# Objectives


* To explore an existing dataset
> This week, we'll use the Iris dataset. You can read more about it here: https://scikit-learn.org/stable/datasets/toy_dataset.html.

* To apply k-nearest neighbour (kNN) and Bagging algorithms from Week 2 lecture to classification of Iris plants based on petal and sepal sizes.

# Section 1 - Load the Iris dataset

In [None]:
from sklearn import datasets

iris_data, iris_labels = datasets.load_iris(return_X_y=True, as_frame=False)

print("The dimensions of the Iris feature matrix", iris_data.shape)

# Section 2 - Explore the Iris dataset

* Read about the Iris dataset here: https://scikit-learn.org/stable/datasets/toy_dataset.html
* What type of labels does it have (real continuous or categorical)? What kind of machine learning task is this type of label suited to, i.e. classification or regression?
* What is the feature dimensionality of the dataset, i.e. the number of features?
* How many data instances are there? What is the distribution of instances across classes?



---


* Select one of the features. What association does the selected feature have with the iris classes, with respect to differentiating between them (Hint - use a search engine to read about Iris Setosa, Iris Versicolour, and Iris Virginica plant)?
* What factors do you think limited the number of data instances per class?
* How do you think the data was collected? What implication would this have for real world deployment of a model for automatic detection of iris classes based on this dataset?
* How do you think it was labelled? What kind of challenge might this pose for collection of more training data (and labels) for automatic detection of iris classes?

# Section 3 - Split into training and test sets

In [None]:
import numpy

# Randomly split the data into 50:50 training:test sets
random_seed = 1
rng =  numpy.random.default_rng(random_seed)
rand_inds = numpy.arange(iris_labels.shape[0],)
rng.shuffle(rand_inds)
split_point = int(0.5*iris_labels.shape[0])

training_data = iris_data[rand_inds[0:split_point], :]
training_labels = iris_labels[rand_inds[0:split_point]]
test_data = iris_data[rand_inds[split_point:iris_labels.shape[0]], :]
test_labels = iris_labels[rand_inds[split_point:iris_labels.shape[0]]]

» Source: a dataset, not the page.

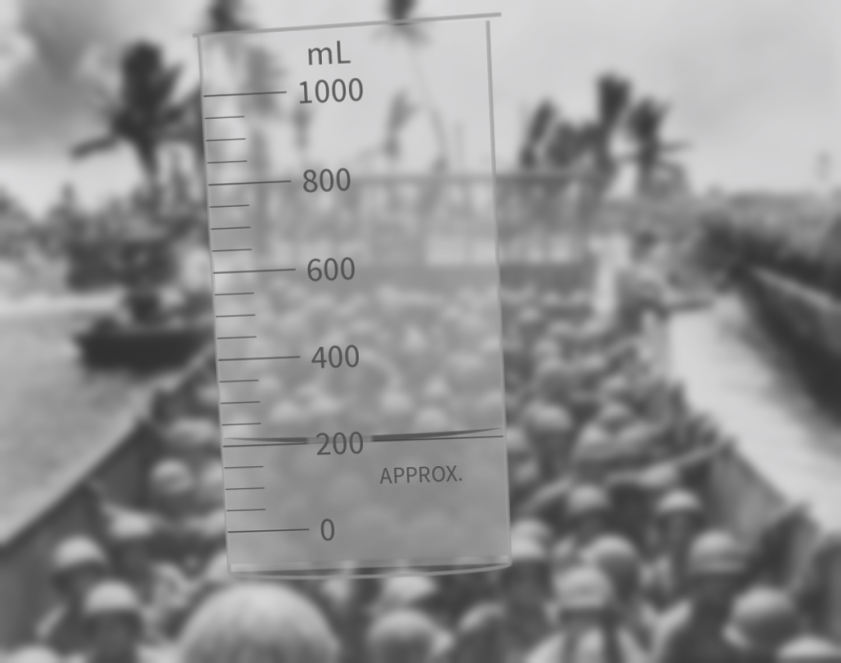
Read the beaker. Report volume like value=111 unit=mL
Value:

print("Size of the training data:", training_data.shape)
print("Size of the ttest data:", test_data.shape)

# Section 4 - Train and evaluate a kNN model

In [None]:
from sklearn.neighbors import KNeighborsClassifier
from sklearn.metrics import accuracy_score

model_kNN = KNeighborsClassifier(n_neighbors=5)
model_kNN.fit(training_data, training_labels)
test_predictions_kNN = model_kNN.predict(test_data)

print("\n What proportion of the kNN test predictions were correct? %.2f " % accuracy_score(test_labels, test_predictions_kNN))

# Section 5 - Visually explore the data and predictions

* Use data visualization to explore how separable the three iris classes are.


# Section 6 - Explore the effect of the kNN hyperparameters

* Try different values of k, i.e. the number of nearest neighbours, e.g. k = 1, 2, 5, 10, 20. What effect of k do you notice?
* Try a different distance metric. See https://scikit-learn.org/stable/modules/generated/sklearn.neighbors.KNeighborsClassifier.html.

# Section 7 - Train and evaluate a Bagging model

In [None]:
from sklearn.ensemble import BaggingClassifier
import math

# Set the max number of features to be used to split each node for each tree
max_feats = int(math.sqrt(training_data.shape[1]))

model_B = BaggingClassifier(n_estimators=10, max_features=max_feats, random_state=random_seed)
model_B.fit(training_data, training_labels)
test_predictions_B = model_B.predict(test_data)


print("\n What proportion of the Bagging test predictions were correct? %.2f " % accuracy_score(test_labels, test_predictions_B))

# Section 8 - Explore the effect of the Bagging hyperparameters

* Try different numbers of base classifiers, i.e. trees, e.g. n = 1, 10, 100, 1000. What effect of the number of trees do you notice?

# Section 9 - Explore split into training and test sets

* How was the Iris dataset split into training and test sets? See Section 3.
* Randomly split the dataset into training and test sets such that the ratio of instances is 80:20.
* What is the effect on performance of the Bagging algorithm?